Stored records:
= = = =
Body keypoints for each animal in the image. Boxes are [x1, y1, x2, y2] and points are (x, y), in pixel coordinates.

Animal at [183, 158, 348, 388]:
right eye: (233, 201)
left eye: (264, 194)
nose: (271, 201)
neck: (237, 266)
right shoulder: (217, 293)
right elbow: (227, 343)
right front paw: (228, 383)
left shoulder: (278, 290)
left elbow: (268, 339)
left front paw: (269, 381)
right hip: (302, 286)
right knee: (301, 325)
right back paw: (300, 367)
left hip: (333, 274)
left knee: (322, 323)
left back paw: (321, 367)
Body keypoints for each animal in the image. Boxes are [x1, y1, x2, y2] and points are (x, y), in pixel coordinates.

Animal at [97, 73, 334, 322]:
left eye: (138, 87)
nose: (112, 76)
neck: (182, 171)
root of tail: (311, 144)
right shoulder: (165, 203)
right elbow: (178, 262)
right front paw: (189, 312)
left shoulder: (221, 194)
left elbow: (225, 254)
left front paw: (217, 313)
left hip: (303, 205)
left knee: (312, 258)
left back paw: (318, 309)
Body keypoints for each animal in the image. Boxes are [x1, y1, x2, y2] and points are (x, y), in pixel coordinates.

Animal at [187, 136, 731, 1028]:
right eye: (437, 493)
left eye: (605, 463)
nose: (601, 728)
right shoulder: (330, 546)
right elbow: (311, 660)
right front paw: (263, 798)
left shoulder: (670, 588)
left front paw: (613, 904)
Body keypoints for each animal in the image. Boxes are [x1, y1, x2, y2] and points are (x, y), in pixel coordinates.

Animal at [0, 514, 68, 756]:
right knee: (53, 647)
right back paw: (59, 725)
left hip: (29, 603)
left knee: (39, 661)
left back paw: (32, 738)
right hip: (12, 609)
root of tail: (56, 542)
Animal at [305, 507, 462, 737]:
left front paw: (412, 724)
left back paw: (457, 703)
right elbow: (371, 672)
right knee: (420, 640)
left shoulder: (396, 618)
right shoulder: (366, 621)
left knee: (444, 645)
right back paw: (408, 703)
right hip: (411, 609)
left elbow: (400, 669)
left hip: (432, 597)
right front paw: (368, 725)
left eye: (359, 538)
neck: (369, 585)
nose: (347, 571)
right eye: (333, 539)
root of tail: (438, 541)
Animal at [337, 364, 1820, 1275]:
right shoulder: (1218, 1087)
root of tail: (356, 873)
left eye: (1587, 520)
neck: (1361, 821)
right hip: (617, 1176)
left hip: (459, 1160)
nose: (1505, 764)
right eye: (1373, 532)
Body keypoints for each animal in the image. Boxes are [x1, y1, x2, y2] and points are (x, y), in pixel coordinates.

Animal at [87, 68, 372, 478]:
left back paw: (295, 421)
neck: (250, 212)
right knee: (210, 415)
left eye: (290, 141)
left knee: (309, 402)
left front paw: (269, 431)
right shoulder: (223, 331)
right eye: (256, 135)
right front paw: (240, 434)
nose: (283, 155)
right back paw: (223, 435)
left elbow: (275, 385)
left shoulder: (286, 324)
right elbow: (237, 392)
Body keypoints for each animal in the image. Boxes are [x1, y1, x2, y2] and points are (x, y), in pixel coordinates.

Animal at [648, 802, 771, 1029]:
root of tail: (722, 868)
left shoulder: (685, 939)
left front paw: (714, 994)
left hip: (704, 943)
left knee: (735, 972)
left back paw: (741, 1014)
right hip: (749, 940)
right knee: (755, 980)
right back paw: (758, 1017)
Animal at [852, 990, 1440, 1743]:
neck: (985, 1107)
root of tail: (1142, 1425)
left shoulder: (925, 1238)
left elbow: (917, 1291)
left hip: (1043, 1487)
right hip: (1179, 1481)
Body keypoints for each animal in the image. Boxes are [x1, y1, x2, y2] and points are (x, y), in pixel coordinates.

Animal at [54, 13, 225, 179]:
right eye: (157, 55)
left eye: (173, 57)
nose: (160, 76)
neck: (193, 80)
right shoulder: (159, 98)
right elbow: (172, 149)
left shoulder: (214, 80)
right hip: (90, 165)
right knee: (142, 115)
= = = =
▶ **Exercise details**: Please write the data above out again, exactly the same.

▶ **Response below**:
Body keypoints for each animal in the image. Boxes are [x1, y1, x2, y2] and points are (x, y), in pixel coordinates.

Animal at [183, 158, 348, 388]:
right eye: (233, 201)
left eye: (264, 194)
nose: (271, 201)
neck: (237, 266)
right shoulder: (217, 293)
right elbow: (227, 343)
right front paw: (228, 383)
left shoulder: (278, 290)
left elbow: (268, 339)
left front paw: (269, 381)
right hip: (302, 286)
right knee: (301, 325)
right back paw: (300, 367)
left hip: (333, 274)
left knee: (322, 323)
left back paw: (321, 367)
Body keypoints for each animal in the image. Boxes are [x1, y1, x2, y2] and points are (x, y), in pixel coordinates.

Animal at [97, 73, 334, 322]:
left eye: (138, 87)
nose: (112, 76)
neck: (182, 171)
root of tail: (311, 144)
right shoulder: (165, 203)
right elbow: (178, 262)
right front paw: (189, 312)
left shoulder: (221, 194)
left elbow: (225, 254)
left front paw: (217, 313)
left hip: (303, 205)
left knee: (312, 258)
left back paw: (318, 309)
Body keypoints for each animal in the image. Boxes are [x1, y1, x2, y2] and points are (x, y), in pixel coordinates.

Animal at [187, 136, 731, 1028]:
right eye: (437, 493)
left eye: (605, 463)
nose: (601, 728)
right shoulder: (330, 546)
right elbow: (311, 660)
right front paw: (263, 798)
left shoulder: (670, 588)
left front paw: (613, 904)
Body keypoints for each animal in the image. Boxes are [x1, y1, x2, y2] and points are (x, y), in pixel coordinates.

Animal at [0, 514, 68, 756]:
right knee: (53, 647)
right back paw: (59, 725)
left hip: (29, 603)
left knee: (39, 661)
left back paw: (32, 738)
right hip: (12, 609)
root of tail: (56, 542)
Animal at [305, 507, 462, 737]:
left front paw: (412, 724)
left back paw: (457, 703)
right elbow: (371, 672)
right knee: (420, 640)
left shoulder: (396, 618)
right shoulder: (366, 621)
left knee: (444, 645)
right back paw: (408, 703)
right hip: (411, 609)
left elbow: (400, 669)
left hip: (432, 597)
right front paw: (368, 725)
left eye: (359, 538)
neck: (369, 585)
nose: (347, 571)
right eye: (333, 539)
root of tail: (438, 541)
Animal at [337, 364, 1820, 1275]:
right shoulder: (1218, 1087)
root of tail: (356, 873)
left eye: (1587, 520)
neck: (1361, 821)
right hip: (617, 1176)
left hip: (459, 1160)
nose: (1505, 764)
right eye: (1373, 532)
Body keypoints for each animal in the image. Boxes are [x1, y1, x2, y2] and points are (x, y), in pixel coordinates.

Animal at [87, 68, 372, 478]:
left back paw: (295, 421)
neck: (250, 212)
right knee: (210, 415)
left eye: (290, 141)
left knee: (309, 402)
left front paw: (269, 431)
right shoulder: (223, 331)
right eye: (256, 135)
right front paw: (240, 434)
nose: (283, 155)
right back paw: (223, 435)
left elbow: (275, 385)
left shoulder: (286, 324)
right elbow: (237, 392)
Body keypoints for each animal in the image. Boxes are [x1, y1, x2, y2] and points are (x, y), in pixel coordinates.

Animal at [648, 802, 771, 1029]:
root of tail: (722, 868)
left shoulder: (685, 939)
left front paw: (714, 994)
left hip: (704, 943)
left knee: (735, 972)
left back paw: (741, 1014)
right hip: (749, 940)
right knee: (755, 980)
right back paw: (758, 1017)
Animal at [852, 990, 1440, 1743]:
neck: (985, 1107)
root of tail: (1142, 1425)
left shoulder: (925, 1238)
left elbow: (917, 1291)
left hip: (1043, 1487)
right hip: (1179, 1481)
Body keypoints for each animal in the image. Boxes are [x1, y1, x2, y2] and points are (x, y), in pixel coordinates.

Animal at [54, 13, 225, 179]:
right eye: (157, 55)
left eye: (173, 57)
nose: (160, 76)
neck: (193, 80)
right shoulder: (159, 98)
right elbow: (172, 149)
left shoulder: (214, 80)
right hip: (90, 165)
right knee: (142, 115)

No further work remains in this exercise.